## [Requirement]
Rewrite the lines of the entries between the lines holding "Just a little observation is enough to" and "site by users. For example, people expect to", inclusive, as a Markdown table with the columns Row and Line. Number each line in the Row column, and leave out any blank lines.

## [Material for this exercise]
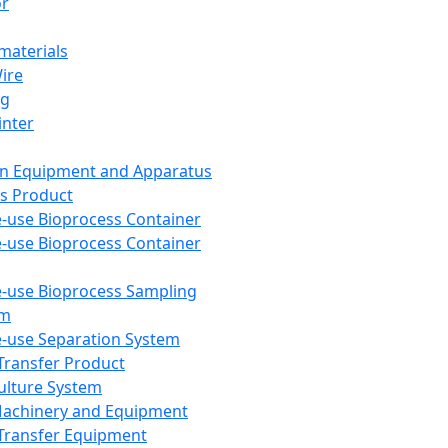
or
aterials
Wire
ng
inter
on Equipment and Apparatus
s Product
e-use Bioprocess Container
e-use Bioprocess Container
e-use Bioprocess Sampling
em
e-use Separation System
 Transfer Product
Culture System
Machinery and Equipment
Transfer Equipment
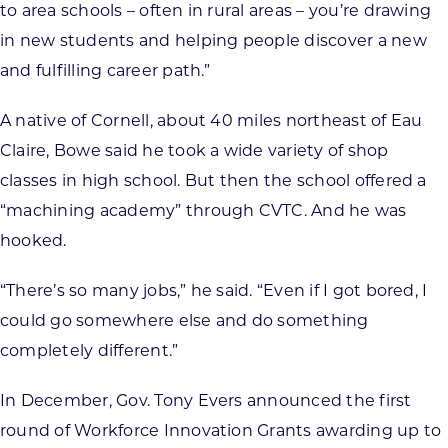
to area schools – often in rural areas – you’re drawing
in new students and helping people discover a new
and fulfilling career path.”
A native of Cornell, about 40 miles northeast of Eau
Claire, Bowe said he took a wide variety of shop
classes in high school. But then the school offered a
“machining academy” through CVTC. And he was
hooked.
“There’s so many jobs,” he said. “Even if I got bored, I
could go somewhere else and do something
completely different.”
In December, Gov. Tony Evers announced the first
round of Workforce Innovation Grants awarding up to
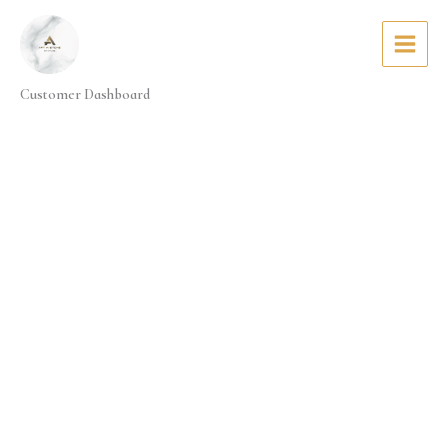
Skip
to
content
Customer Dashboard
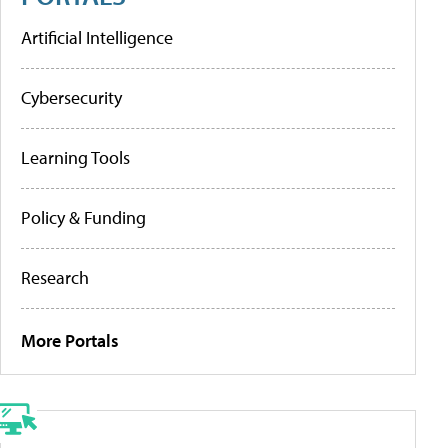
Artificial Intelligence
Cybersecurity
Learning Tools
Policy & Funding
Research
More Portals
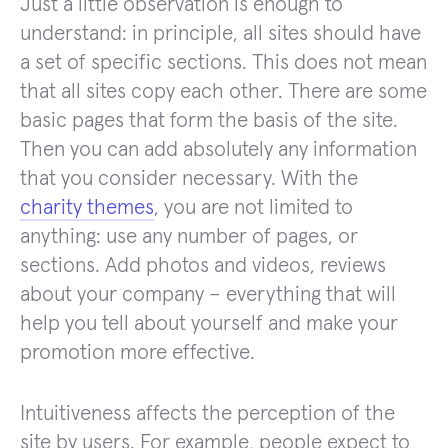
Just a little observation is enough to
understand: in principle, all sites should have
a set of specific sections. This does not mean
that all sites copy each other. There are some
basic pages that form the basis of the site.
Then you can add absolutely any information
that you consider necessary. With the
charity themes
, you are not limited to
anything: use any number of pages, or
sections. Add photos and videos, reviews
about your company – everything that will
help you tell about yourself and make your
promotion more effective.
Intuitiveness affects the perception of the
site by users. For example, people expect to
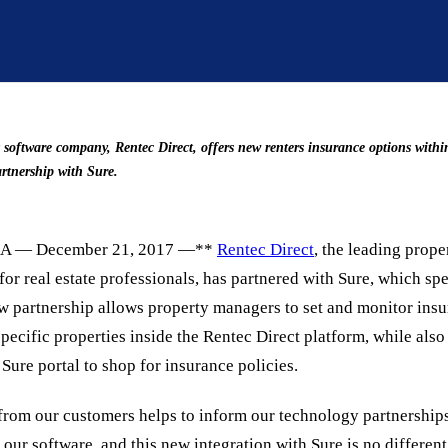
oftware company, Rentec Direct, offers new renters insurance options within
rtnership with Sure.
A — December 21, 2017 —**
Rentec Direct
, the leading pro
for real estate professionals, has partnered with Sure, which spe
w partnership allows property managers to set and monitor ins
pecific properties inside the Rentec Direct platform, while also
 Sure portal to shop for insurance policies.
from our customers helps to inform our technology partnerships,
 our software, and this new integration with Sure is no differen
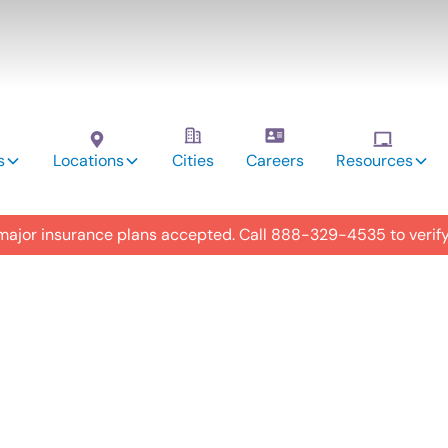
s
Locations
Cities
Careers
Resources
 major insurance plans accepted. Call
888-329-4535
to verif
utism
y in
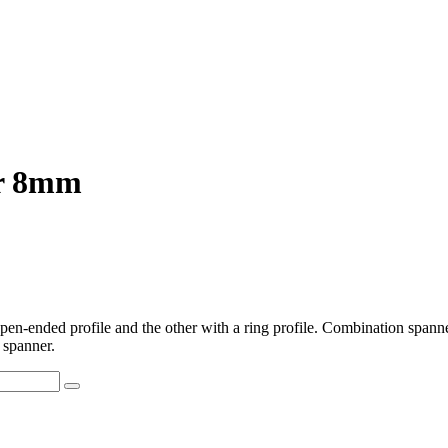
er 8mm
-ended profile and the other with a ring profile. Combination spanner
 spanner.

## [Response for this exercise]
| Row | Line |
|---|---|
| 1 | Just a little observation is enough to |
| 2 | understand: in principle, all sites should have |
| 3 | a set of specific sections. This does not mean |
| 4 | that all sites copy each other. There are some |
| 5 | basic pages that form the basis of the site. |
| 6 | Then you can add absolutely any information |
| 7 | that you consider necessary. With the |
| 8 | charity themes |
| 9 | , you are not limited to |
| 10 | anything: use any number of pages, or |
| 11 | sections. Add photos and videos, reviews |
| 12 | about your company – everything that will |
| 13 | help you tell about yourself and make your |
| 14 | promotion more effective. |
| 15 | Intuitiveness affects the perception of the |
| 16 | site by users. For example, people expect to |